Dow has moved for summary judgment in Civil Action No. 86-K-680, Blaine Chase, et al. v. Dow. The motion is predicated on two independent grounds: (1) release, and (2) statute of limitations. For the reasons expressed below, I hold plaintiffs’ second amended complaint in Civil Action No. 86-K-680 should be dismissed on the grounds of release. I therefore do not address the issue of the alleged time bar posed by the applicable statutes of limitations.

Plaintiffs’ second amended complaint seeks recompense for damage to a building located at 270 St. Paul Street in Denver, Colorado. Plaintiffs, Blaine B. Chase and C. Alan Hackstaff, 1 are the owners and operators of this building. Second Amended Complaint, ¶ 1. The second amended complaint states claims under civil RICO, strict liability, breach of warranty and negligent misrepresentation, intentional misrepresentation (fraud), negligence, breach of continuing duty to warn, Colorado Consumer Protection Act, avoidance of the release, and punitive damages.

The tenth claim, for avoidance of the release, avers that “[o]n May 2, 1981, plaintiffs and defendant and two others entered into the release and indemnification agreement marked Exhibit A and attached to the complaint.” Second Amended Complaint, ¶ 282. Plaintiffs seek a declaration that the release be adjudged void because Dow fraudulently induced plaintiffs “to enter into the release by making material misrepresentations of fact, including, in addition to the foregoing, the statement that Sara-bond did not cause metals embedded in it to corrode and that such corrosion as existed did not cause cracks in the building’s brick and masonry.” Id., ¶ 283. Alternatively, plaintiffs assert the release should be de *272 dared void “by reason of failure of consideration or mutual mistake.” Id., II287.

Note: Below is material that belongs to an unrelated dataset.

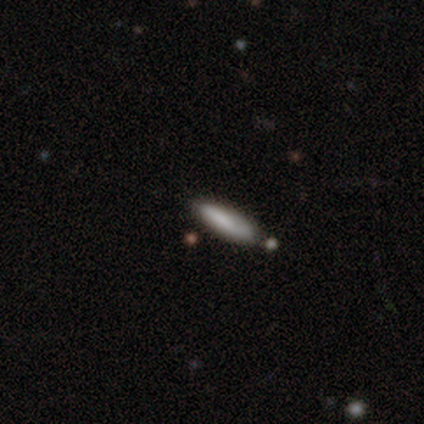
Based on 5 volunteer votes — Morphology: type=smooth (100%); roundness=cigar-shaped (100%); merging=none (80%).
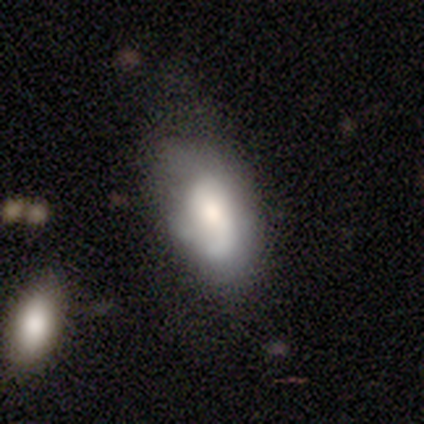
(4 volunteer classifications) Smooth or featured: smooth — 50% (tied with featured or disk — 50%)
How rounded: in between — 100%
Merging: major disturbance — 50% (none — 25%)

In part, the release states:

In consideration of the sum of $30,000 paid to releasors [Blaine B. Chase, C. Alan Hackstaff, and Robert Hackstaff] by Dow-releasee, the receipt of which is hereby acknowledged, and other good and valuable consideration, releasors expressly and totally release, acquit and discharge Dow-releasee from any and all claims, demands, and causes of action releasors have now or might have now, ever had, or may have in the future, known or unknown, including, but not limited to claims, demands, and causes of action for personal injury, property damage or pecuniary loss arising from or in any way connected with the original construction and design of those portions of the above-described building [at 270 St. Paul Street in Denver] which contain a mortar additive manufactured by the Dow Chemical Company.
Also, releasors totally release, acquit, and discharge the Dow Chemical Company from any and all claims, demands, causes of action releasors have now or might have now, ever had, or may have in the future, known or unknown, including, but not limited to claims, demands, and causes of action for personal injury, property damage, or pecuniary loss arising from or in any way connected with any repair, replacement, design, services, materials or procedures utilized after the original construction to cure the alleged defects in the building.

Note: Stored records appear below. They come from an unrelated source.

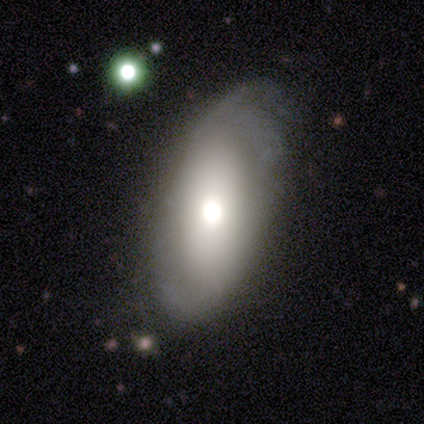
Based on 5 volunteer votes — This appears to be a featured or disk galaxy (60%) with no bar (67%), 2 (100%) medium (50%, tied with loose) spiral arms (67%) and a dominant central bulge (33%, tied with large and moderate). Merging: none (80%).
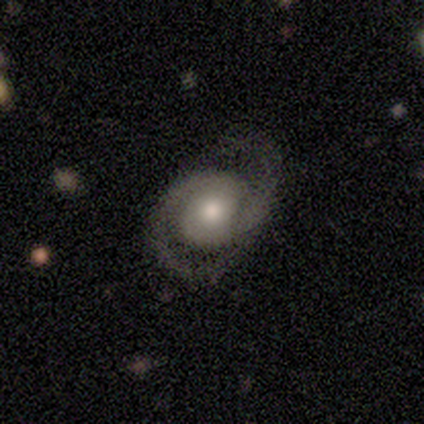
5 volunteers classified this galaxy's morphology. Smooth or featured?
  - featured or disk: 100% *
  - smooth: 0%
  - star or artifact: 0%
Edge-on disk?
  - no: 100% *
  - yes: 0%
Bar?
  - no: 100% *
  - strong: 0%
  - weak: 0%
Spiral arms?
  - yes: 100% *
  - no: 0%
Spiral winding?
  - tight: 40% * (tied)
  - medium: 40% * (tied)
  - loose: 20%
Spiral arm count?
  - 2: 100% *
  - 1: 0%
  - 3: 0%
  - 4: 0%
  - more than 4: 0%
  - can't tell: 0%
Bulge size?
  - moderate: 60% *
  - large: 20%
  - small: 20%
  - dominant: 0%
  - none: 0%
Merging?
  - none: 60% *
  - minor disturbance: 40%
  - major disturbance: 0%
  - merger: 0%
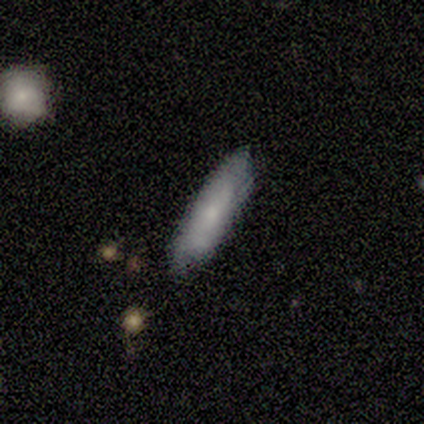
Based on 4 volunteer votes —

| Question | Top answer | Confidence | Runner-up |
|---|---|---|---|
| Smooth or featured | smooth | 75% | featured or disk (25%) |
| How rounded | cigar-shaped | 100% | — |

The language of the release is broad and sweeping in scope. Giving that language its obvious meaning, Equitable Life Assurance Society of the United States v. Meiers, 629 F.Supp. 1193, 1194 (D.Colo.1986), the release, if binding, bars all the claims plaintiffs raise in this suit.

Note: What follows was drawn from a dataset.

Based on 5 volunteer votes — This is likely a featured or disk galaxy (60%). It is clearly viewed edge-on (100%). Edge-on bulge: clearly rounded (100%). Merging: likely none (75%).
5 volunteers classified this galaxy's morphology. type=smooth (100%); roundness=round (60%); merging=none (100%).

Plaintiffs, however, contend the release is not binding because they were fraudulently induced to execute it. Plaintiffs argue Dow fraudulently concealed material information during the negotiation process which led to the release. Plaintiffs’ Memorandum in Response to Dow’s Motion for Summary Judgment, at 18, 20. Plaintiffs declare “Dow intended plaintiffs to settle their claim based upon the mistaken belief that the cracking was due only to freeze-thaw of the water infiltrating the building and that elimination of that water through caulking and sealing would rectify the problem.” Id. at 23. Had Dow disclosed its “Sarabond technical data to plaintiffs,” id. at 20-21, “plaintiffs would not have settled with Dow in 1981.” Id. at 3.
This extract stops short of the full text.